The Narrow Edge is, by turns, lyrical and fact-heavy, depressing and uplifting, nostalgic and forward-looking. Inevitably, this is a book about numbers and about people who count: the numbers of red knots and of crab eggs, the miles these birds travel, the profits people make or don’t make off the animals they catch. 

But even more, it is a book about those people who, by caring about what happens to the red knot, also care about our future, above and beyond predictable political alliances.
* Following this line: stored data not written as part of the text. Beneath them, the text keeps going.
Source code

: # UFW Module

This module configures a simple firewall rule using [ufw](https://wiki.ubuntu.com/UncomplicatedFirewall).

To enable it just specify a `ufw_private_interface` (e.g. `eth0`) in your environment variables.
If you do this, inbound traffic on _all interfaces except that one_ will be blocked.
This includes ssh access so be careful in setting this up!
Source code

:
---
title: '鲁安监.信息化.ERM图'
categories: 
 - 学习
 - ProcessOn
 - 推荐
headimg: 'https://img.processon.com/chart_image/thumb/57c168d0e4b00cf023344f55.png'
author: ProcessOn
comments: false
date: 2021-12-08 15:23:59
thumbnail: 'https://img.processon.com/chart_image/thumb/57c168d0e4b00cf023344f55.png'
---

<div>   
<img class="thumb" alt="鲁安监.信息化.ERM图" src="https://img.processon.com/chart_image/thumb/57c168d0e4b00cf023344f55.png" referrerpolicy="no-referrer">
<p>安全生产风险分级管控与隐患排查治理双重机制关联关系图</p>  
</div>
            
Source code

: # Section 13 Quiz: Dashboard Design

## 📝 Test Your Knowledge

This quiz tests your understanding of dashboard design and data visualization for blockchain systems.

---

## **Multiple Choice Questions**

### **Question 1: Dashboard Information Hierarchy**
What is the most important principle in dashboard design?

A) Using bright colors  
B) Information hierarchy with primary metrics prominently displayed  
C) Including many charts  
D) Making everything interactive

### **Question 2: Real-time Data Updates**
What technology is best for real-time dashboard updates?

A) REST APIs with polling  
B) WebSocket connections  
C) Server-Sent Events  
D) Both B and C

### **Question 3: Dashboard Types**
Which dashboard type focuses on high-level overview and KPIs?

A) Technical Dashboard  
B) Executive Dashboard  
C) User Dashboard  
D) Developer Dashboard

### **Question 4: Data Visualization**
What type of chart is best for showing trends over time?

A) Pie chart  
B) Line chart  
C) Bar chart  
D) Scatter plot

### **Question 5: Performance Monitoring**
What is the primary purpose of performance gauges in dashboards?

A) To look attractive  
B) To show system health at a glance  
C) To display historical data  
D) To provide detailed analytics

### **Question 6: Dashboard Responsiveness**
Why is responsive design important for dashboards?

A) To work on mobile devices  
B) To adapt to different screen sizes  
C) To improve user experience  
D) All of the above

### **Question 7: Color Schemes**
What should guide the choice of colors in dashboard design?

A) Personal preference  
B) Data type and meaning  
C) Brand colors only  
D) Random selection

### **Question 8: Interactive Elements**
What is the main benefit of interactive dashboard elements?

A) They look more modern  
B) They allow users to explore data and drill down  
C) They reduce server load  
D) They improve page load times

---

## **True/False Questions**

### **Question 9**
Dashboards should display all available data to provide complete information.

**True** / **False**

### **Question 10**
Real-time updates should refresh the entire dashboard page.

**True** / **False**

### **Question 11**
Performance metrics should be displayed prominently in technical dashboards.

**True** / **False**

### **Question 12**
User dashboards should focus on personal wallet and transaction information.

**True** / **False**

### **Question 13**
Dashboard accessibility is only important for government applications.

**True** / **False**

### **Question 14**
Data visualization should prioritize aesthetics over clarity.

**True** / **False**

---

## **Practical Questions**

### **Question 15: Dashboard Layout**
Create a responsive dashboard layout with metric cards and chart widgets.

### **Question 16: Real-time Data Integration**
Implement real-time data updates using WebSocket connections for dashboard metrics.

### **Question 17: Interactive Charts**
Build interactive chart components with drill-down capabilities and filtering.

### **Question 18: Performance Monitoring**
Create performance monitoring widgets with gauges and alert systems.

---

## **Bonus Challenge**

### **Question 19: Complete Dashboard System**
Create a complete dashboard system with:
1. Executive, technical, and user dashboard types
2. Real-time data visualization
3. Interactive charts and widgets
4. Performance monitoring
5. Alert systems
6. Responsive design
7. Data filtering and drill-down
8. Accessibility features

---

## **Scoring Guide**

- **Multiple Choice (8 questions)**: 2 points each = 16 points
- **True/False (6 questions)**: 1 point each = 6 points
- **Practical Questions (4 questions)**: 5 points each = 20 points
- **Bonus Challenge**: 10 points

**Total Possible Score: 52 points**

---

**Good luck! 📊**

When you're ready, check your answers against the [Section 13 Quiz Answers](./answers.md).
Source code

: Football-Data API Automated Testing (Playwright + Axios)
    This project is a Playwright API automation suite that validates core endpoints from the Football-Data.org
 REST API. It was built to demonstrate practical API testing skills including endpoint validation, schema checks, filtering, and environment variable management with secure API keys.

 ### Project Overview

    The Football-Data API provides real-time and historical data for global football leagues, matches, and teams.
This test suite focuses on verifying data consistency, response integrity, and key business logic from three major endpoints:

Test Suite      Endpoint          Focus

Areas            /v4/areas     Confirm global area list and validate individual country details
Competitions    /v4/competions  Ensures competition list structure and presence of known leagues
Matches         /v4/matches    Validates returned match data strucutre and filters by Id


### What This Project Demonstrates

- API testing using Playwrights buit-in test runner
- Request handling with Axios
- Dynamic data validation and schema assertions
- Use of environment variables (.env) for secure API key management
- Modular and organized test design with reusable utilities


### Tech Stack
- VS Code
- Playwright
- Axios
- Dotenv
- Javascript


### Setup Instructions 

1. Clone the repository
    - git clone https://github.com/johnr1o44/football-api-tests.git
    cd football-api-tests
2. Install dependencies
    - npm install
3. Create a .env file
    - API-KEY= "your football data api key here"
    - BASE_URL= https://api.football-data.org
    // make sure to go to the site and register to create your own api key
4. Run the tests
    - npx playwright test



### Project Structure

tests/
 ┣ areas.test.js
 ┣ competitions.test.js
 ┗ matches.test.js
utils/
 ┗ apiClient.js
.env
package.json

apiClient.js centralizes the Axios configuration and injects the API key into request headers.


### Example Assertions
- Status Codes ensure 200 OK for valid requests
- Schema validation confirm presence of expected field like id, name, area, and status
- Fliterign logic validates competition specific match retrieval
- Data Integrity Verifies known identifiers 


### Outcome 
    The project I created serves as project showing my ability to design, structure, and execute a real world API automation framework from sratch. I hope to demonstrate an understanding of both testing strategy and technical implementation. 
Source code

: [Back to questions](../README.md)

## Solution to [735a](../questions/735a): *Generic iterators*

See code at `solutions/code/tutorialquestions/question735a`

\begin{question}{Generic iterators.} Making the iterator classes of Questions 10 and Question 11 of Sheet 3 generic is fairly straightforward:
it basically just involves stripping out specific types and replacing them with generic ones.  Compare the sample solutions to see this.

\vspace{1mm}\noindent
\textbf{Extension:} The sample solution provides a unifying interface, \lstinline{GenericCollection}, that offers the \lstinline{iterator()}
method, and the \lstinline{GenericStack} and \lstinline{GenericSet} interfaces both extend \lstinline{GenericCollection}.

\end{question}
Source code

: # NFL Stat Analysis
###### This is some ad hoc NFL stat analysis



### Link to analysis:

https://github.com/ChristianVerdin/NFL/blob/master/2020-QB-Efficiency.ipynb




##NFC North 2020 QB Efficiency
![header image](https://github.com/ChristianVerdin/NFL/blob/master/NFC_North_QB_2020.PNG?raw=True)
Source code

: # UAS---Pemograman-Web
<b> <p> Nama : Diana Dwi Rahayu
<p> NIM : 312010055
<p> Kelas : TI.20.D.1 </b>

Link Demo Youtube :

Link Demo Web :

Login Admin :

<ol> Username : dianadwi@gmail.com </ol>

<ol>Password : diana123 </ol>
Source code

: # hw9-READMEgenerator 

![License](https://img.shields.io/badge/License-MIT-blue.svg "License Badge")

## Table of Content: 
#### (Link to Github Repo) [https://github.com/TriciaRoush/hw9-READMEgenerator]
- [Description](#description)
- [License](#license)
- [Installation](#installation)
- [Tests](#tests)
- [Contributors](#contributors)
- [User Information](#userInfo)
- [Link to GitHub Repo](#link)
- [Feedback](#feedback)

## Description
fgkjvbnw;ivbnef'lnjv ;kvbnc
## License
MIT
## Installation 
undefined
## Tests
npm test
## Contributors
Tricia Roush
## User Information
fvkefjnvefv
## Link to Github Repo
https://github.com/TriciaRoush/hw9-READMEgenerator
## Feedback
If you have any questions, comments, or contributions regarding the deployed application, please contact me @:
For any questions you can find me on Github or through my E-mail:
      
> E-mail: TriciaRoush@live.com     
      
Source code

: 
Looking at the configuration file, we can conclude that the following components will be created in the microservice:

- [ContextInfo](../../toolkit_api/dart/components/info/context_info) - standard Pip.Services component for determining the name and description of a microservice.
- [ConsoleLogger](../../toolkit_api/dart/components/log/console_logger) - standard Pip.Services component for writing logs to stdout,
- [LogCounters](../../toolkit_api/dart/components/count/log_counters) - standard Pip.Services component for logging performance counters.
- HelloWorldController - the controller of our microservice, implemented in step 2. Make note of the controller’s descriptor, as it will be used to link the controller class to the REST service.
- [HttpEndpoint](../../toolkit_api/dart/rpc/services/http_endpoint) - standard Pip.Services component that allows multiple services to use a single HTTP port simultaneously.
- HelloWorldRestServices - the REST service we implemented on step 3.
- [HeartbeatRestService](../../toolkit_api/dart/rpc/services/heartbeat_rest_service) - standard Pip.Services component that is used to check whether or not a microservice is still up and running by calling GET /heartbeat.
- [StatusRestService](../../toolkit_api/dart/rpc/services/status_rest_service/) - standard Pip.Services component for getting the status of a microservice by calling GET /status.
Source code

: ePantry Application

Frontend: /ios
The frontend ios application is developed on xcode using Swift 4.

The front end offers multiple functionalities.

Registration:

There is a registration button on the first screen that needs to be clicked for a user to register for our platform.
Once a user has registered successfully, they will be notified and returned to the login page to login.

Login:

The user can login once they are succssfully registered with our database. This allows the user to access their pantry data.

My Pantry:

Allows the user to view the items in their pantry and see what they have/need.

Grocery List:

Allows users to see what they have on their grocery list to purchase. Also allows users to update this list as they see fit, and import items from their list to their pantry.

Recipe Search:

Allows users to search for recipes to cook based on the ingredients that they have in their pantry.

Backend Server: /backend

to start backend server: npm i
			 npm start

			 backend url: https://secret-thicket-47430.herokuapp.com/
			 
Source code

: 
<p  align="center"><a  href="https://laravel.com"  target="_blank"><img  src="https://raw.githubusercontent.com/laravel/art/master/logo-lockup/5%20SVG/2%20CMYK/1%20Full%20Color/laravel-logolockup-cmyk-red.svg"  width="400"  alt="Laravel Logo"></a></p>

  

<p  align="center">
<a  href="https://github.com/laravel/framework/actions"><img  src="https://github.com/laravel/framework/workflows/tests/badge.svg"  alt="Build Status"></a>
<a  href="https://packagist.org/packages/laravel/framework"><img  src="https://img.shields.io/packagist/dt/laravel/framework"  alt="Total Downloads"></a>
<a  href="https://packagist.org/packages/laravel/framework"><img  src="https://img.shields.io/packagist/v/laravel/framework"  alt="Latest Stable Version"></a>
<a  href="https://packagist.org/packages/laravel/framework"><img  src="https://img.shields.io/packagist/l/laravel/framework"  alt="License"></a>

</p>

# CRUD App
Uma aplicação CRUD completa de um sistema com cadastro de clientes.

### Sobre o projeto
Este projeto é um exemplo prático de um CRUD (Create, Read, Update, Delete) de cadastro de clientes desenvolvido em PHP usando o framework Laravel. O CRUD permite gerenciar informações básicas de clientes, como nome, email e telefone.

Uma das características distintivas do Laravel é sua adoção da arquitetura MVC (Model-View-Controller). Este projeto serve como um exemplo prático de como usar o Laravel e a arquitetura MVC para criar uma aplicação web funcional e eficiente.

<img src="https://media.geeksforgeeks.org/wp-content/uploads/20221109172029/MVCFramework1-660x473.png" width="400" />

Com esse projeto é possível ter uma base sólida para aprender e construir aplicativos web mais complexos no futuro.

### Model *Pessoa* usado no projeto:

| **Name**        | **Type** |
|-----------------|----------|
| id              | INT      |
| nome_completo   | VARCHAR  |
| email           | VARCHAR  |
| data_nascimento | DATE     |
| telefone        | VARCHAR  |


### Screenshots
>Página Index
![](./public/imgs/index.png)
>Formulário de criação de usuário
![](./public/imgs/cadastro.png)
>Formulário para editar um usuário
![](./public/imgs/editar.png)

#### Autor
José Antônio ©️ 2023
Deborah Cramer points out that it was the hunters’ organizations that first took responsibility for bird conservation: While they are already protecting the homes of the birds they shoot, we still need to learn to secure those they don’t—perhaps by paying an excise tax on binoculars and other outdoor gear? And Cramer acknowledges the fishermen who have developed alternative bait, landowners who have turned their properties into managed wetlands, and chemists who are working on synthetic endotoxin detectors that would allow us to keep the horseshoe population intact. 

Cramer has written a book very much like the red knot itself. Each chapter deals with a different location or problem, and she moves effortlessly from ornithology to invertebrate biology to medicine to geography, from birds to crabs to humans, and then back again. The Narrow Edge is not an elegy but an insistent plea for avian and human survival, an assertion of the bond that unites us with all living things.  

At times, despite its subject matter, the book is also deeply funny. When Cramer joins the crew of Jerry Gault, owner of Gault Seafoods, on Lucy Point Creek in the South Carolina low country to watch them pick up horseshoes at sunset, Jerry and his men end up with so many animals that they are standing up to their shins in them. When their boat won’t accelerate, the crew begins to discuss, facetiously, whether their problem is too many crabs or “too much weight from writers.” 

With 4,500 pounds of crabs wriggling around them, the question answers itself. But unlike Jerry Gault’s boat, The Narrow Edge never founders under the somber weight it carries. Instead, when Cramer pays tribute to the people who give a voice to the birds and crabs that cannot speak for themselves, her book soars. 

Christoph Irmscher, provost professor of English at Indiana University, is the author, most recently, of Louis Agassiz: Creator of American Science.